Un Certain, Old, Regard

in 75th Cannes Film Festival

by Simone Soranna

During its seventy-fifth celebration edition, the Un certain regard selection in Cannes has shown different movies that seem to try to talk about the old links with the childhood, the origins, the families of their characters and/or directors.

The Cannes film festival has come back. Last year, in 2021, we tasted an appetizer version of the film festival: there were many movies, talents and film critics. But that one was an edition a little bit less crowded than usual. This year, Cannes prepared a welcome back party for the seventy-fifth edition. Everything was set as usual, without particular defections. In Un certain regard, it is possible to look at the new paths of cinema. This year, they presented a very interesting program that says a lot about the film industry’s contemporary state of art. But, if we must notice something new, we should talk about the Un certain regard section: One of the most critical programming sections in the world to discover new talents and new directors. Indeed, the twenty films in the program seem to be linked by a common theme. They want to speak about a return. Every movie presented in Un certain regard tells a story about someone who is strictly linked to his past. Among the storylines we have; someone running from his secrets (The Stranger, by Thomas M. Wright; or The Blue Caftan [Le bleu du caftan], by Maryam Touzani), a character returning after a long journey (Butterfly Vision [Bachennya metelyka], by Maksim Nakonechnyi) and the person who needs to value his memories and to think about his priorities (Metronom, by Alexandru Belc).
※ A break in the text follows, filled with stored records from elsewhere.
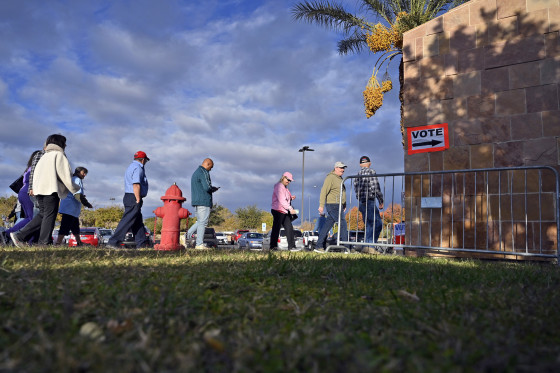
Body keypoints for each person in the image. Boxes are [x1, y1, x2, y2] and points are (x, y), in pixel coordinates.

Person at [11, 134, 79, 247]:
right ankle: (43, 242)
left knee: (43, 214)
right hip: (50, 189)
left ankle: (21, 235)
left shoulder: (43, 156)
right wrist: (76, 189)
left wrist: (33, 188)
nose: (66, 145)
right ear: (60, 143)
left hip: (39, 190)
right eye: (64, 142)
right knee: (49, 216)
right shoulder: (59, 155)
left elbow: (34, 172)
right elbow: (65, 176)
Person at [107, 151, 150, 249]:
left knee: (137, 222)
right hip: (134, 196)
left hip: (130, 196)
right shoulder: (138, 168)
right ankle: (113, 242)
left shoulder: (131, 166)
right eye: (146, 160)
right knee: (127, 220)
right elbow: (136, 184)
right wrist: (138, 199)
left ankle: (142, 244)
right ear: (143, 160)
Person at [1, 150, 41, 245]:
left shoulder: (28, 168)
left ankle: (30, 241)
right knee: (33, 219)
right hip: (29, 192)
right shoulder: (35, 168)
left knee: (30, 218)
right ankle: (7, 233)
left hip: (23, 192)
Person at [313, 161, 349, 253]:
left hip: (339, 205)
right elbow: (323, 191)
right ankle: (347, 248)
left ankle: (318, 246)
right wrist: (321, 205)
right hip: (333, 205)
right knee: (343, 224)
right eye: (341, 168)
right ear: (336, 168)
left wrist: (344, 204)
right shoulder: (330, 177)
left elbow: (341, 193)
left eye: (343, 168)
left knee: (327, 226)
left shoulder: (340, 178)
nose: (343, 169)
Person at [55, 167, 93, 246]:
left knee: (75, 226)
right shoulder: (76, 179)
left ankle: (79, 242)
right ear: (78, 172)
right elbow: (77, 194)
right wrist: (87, 203)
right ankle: (58, 243)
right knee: (65, 225)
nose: (85, 175)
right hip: (70, 207)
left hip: (73, 209)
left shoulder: (74, 179)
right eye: (84, 173)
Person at [187, 158, 219, 250]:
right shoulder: (203, 172)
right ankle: (199, 244)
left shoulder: (196, 172)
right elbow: (207, 187)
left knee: (199, 221)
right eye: (211, 167)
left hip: (196, 200)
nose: (210, 170)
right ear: (208, 164)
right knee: (203, 223)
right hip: (203, 200)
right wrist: (213, 188)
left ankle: (186, 237)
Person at [354, 155, 384, 253]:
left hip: (361, 202)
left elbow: (356, 189)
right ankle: (370, 246)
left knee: (369, 224)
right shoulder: (371, 172)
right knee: (377, 223)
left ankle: (365, 246)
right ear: (370, 163)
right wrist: (380, 200)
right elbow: (375, 187)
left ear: (360, 164)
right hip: (370, 200)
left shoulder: (357, 174)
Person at [270, 171, 298, 251]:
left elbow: (284, 198)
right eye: (288, 180)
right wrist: (291, 209)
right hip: (278, 210)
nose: (288, 182)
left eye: (290, 181)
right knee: (276, 228)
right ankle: (273, 246)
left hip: (284, 211)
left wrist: (290, 197)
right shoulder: (279, 186)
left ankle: (291, 246)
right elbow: (282, 200)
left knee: (289, 228)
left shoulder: (284, 188)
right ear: (283, 177)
If one were to try to translate the section’s name, Un certain regard would become A certain gaze. So, the contemporary cinema’s gaze looks like a gaze interested in the past. Two years of pandemic have been a good moment for directors to focus on their steps, make order between their memories, and find a connection linking the past to the present. So, maybe it is for the same reason that the gaze, the style, the cinema watched in 2022’s Un certain regard is a cinema that looks old. Except for a few titles, more or less every movie seems to have a debit with a narrative idea of cinema. We did not watch experimental film, and we did not feel the new waves of this industry.

The Un certain regard’s gaze has been the gaze of storytellers who wants to tell a story (maybe their personal story) tasting a feeling of old cinema. Today, the bravest directors are the directors who have enough courage to not search for a new style but to hug a scholastic one because they need to start again from the origin. Nowadays, we can often hear many slogans saying that cinema is dead. Well, Un certain regard 2022 is telling us that cinema is not dead; it is boring again. So keep calm, take a breath and be patient. We will see what cinema could make again very soon, and we are sure that it will be an amazing show.